Para autoras como Guzzo e Trombeta (2002), o desenvolvimento da

resiliência só ocorre quando há um equilíbrio entre fatores de risco, e / ou eventos

estressantes que aumentam a vulnerabilidade e os fatores de proteção, que

promovem a resiliência. E que “a presença de fatores de risco não é preditiva de

psicopatologia, enquanto que, por outro lado, os fatores de proteção são preditivos

de resiliência e de adaptação” (p.31).

Com relação às estratégias empregadas para a promoção da resiliência em

crianças em desenvolvimento, acredito que poderíamos colocar em prática, como

coloca Grüspun (2002), na possibilidade de educação dessas crianças,

enfatizando os fatores protetores que a criança já possui, preenchendo e

ampliando as condições que não estão completas ou ainda construindo esses

fatores naqueles em que estes estão ausentes.

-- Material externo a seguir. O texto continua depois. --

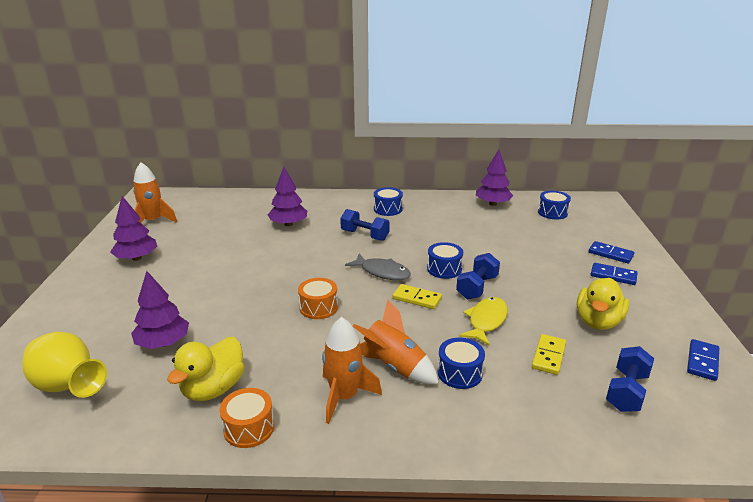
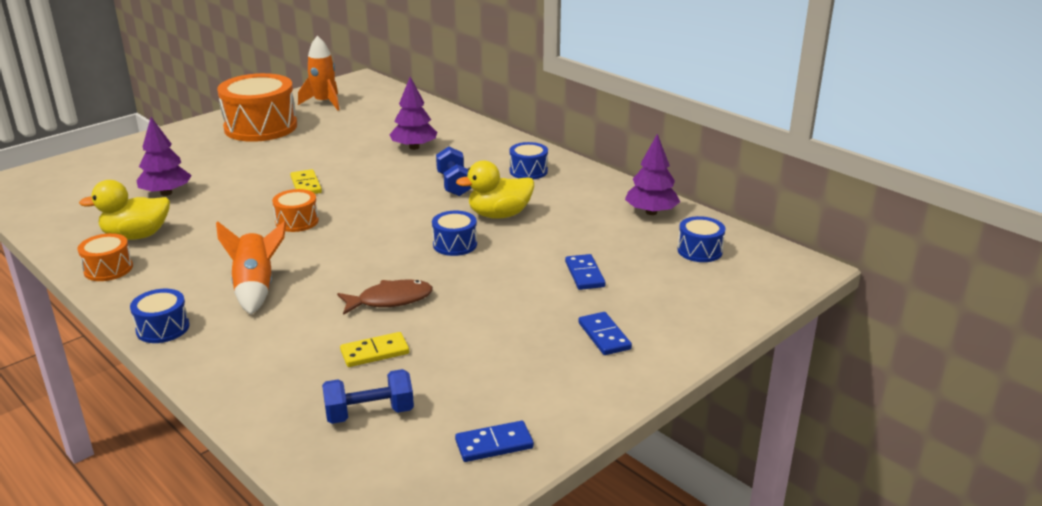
camera: 45 degrees right, 0 degrees up
yellow vase [22,332,107,398] -> none
purple tree [110,196,157,261] -> orange drum [217,73,297,142]
orange rocket [322,317,382,424] -> none
grey fish [345,253,411,280] -> none
yellow domino [393,284,442,309] -> yellow domino moved to [290,169,322,194]
blue drum [437,338,485,389] -> blue drum moved to [130,289,190,343]
blue dumbbell [456,253,500,299] -> none
yellow fish [459,297,508,346] -> brown fish [337,280,433,315]
yellow duck [577,278,629,330] -> yellow duck moved to [456,160,534,219]
blue domino [589,241,634,264] -> blue domino moved to [565,254,606,290]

E para concluir, pesquisar sobre este tema resiliência, nos leva a crer em

uma possibilidade de mudança do pensamento com relação a aceitação de que as

pessoas que nascem em ambientes, nas quais estão presentes a doença, a

violência, a miséria e outros problemas citados anteriormente, estão condenados a

apresentarem algum tipo de transtorno psicológico ou orgânico na vida adulta.

Pesquisar sobre resiliência é, portanto, ver a possibilidade de quebra de previsões

e de expectativas de continuidade desses problemas.